OpenAI prowadzi rozmowy w sprawie przejęcia Windsurf, wiodącego w branży edytora kodu opartego na sztucznej inteligencji. W przeciwieństwie do Visual Studio Code (który wymaga od użytkowników instalowania narzędzi AI jako rozszerzeń), Windsurf głęboko integruje algorytmy AI z samym edytorem, co czyni go doskonałym wyborem dla wielu programistów przechodzących z platform takich jak Cursor (która również wykorzystuje AI).
Według Bloomberga, OpenAI zamierza przejąć Windsurf za kwotę około 3 miliardów dolarów.
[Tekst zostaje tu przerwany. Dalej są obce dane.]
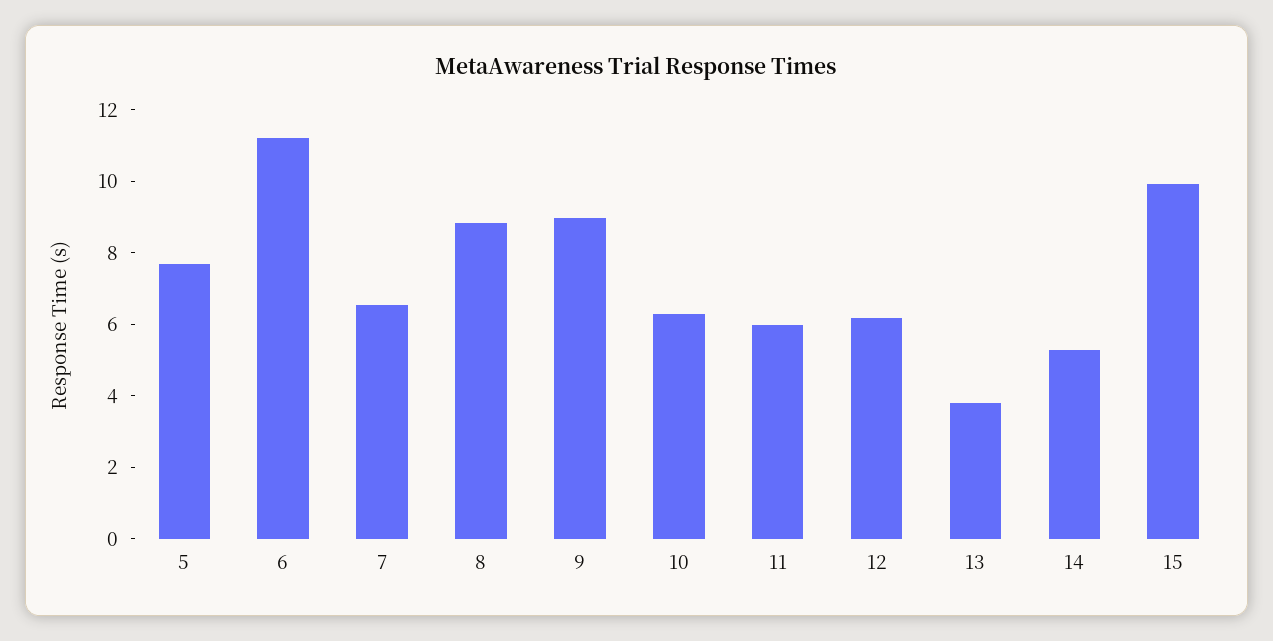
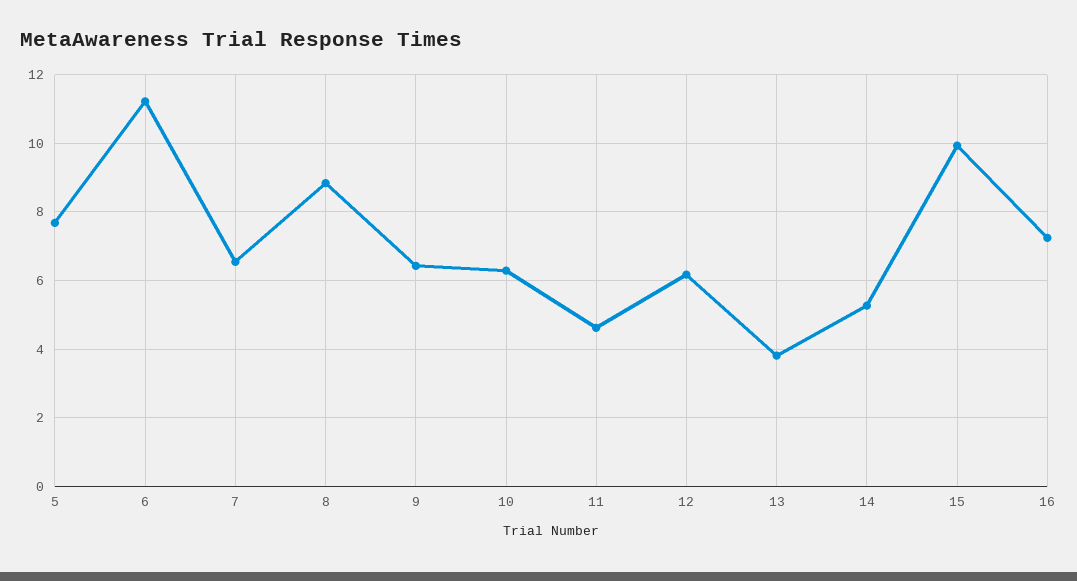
9: 9 -> 6.4
11: 6 -> 4.6
16: none -> 7.2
Wcześniej, w lutym 2024 r., serwis TechCrunch poinformował, że Windsurf zamierza pozyskać kapitał o wycenie 2,85 mld dolarów – kwocie bardzo zbliżonej do obecnej propozycji OpenAI.
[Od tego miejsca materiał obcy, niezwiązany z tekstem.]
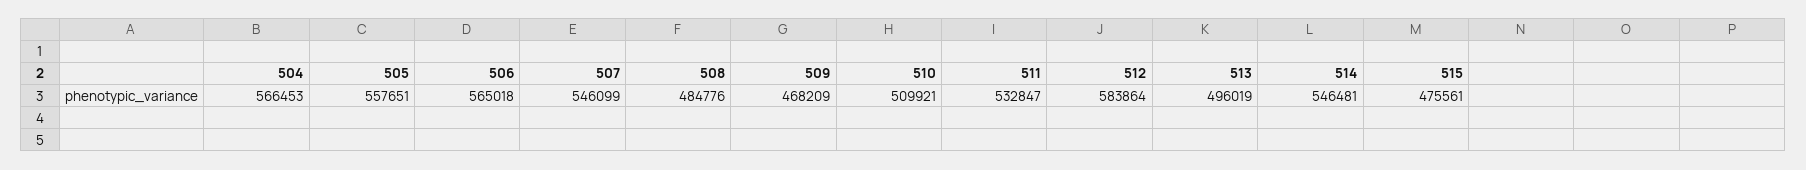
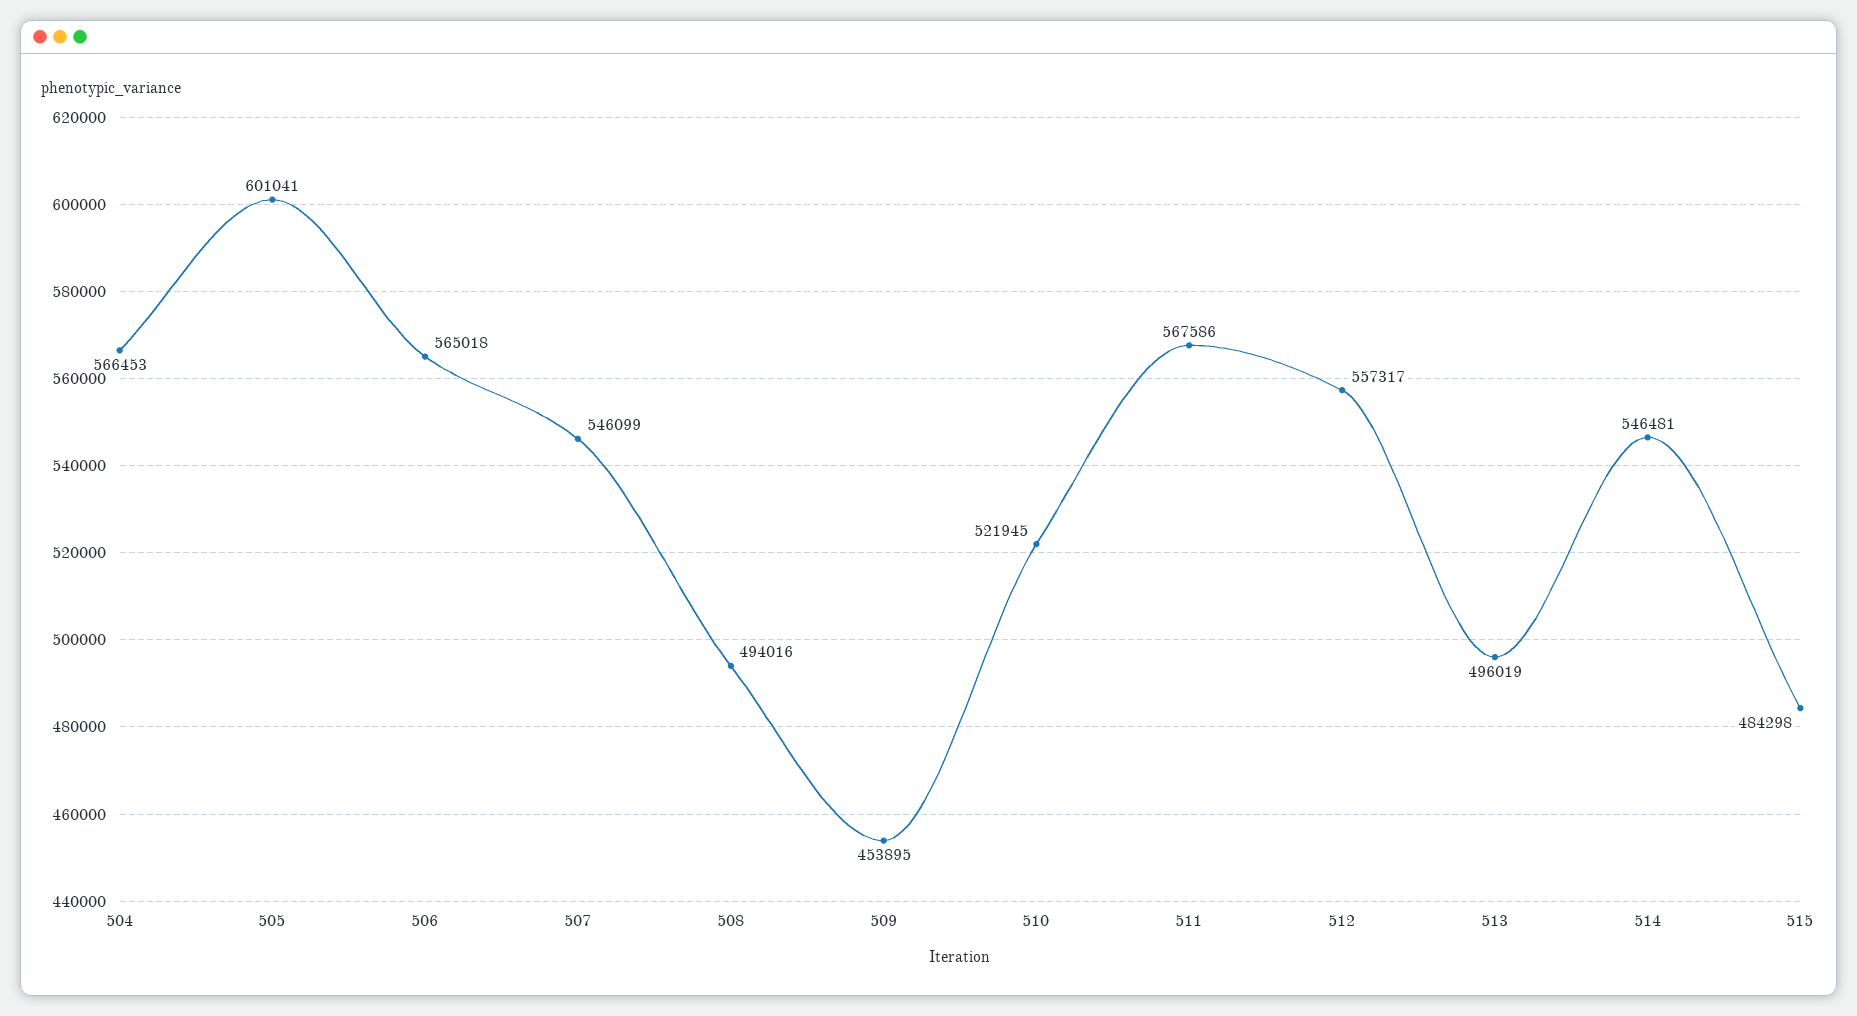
505: 557651 -> 601041
508: 484776 -> 494016
509: 468209 -> 453895
510: 509921 -> 521945
511: 532847 -> 567586
512: 583864 -> 557317
515: 475561 -> 484298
Jeśli transakcja zakończy się sukcesem, będzie to największa transakcja M&A w historii OpenAI, ale nie będzie to pierwszy raz, kiedy firma planuje przejęcie nowego startupu. Wcześniej OpenAI połączyło Rockset (platformę baz danych wektorowych) i Multi (platformę do zdalnej współpracy) w ramach swojego ekosystemu usług.

Biorąc pod uwagę rosnącą popularność Windsurf i jego solidną darmową ofertę, przekształcenie go przez OpenAI w produkt płatny lub całkowite zamknięcie byłoby ogromnym ciosem dla społeczności. OpenAI nie jest znane ze swoich tanich planów premium, co może zmusić wielu programistów i entuzjastów „kodowania wibracyjnego” do poszukiwania alternatywnych narzędzi.
Na razie obie strony są dopiero na etapie negocjacji, więc ostateczny wynik nie jest jeszcze znany. Jednak ostatnie posunięcie firmy Windsurf, która umożliwiła użytkownikom bezpłatne wypróbowanie modeli GPT-4.1, o3 i o4-mini przez tydzień, rodzi pytanie: czy posunięcie to jest związane z potencjalnym przejęciem?
Oczekuje się, że ta umowa pomoże OpenAI wzmocnić swoją pozycję na rynku narzędzi dla deweloperów i stanie się bezpośrednim konkurentem dla GitHub Copilot i Amazon CodeWhisperer. Jednak społeczność programistów stawia wiele pytań na temat przyszłości Windsurfu po tym, jak wpadł on w ręce „giganta” w dziedzinie sztucznej inteligencji.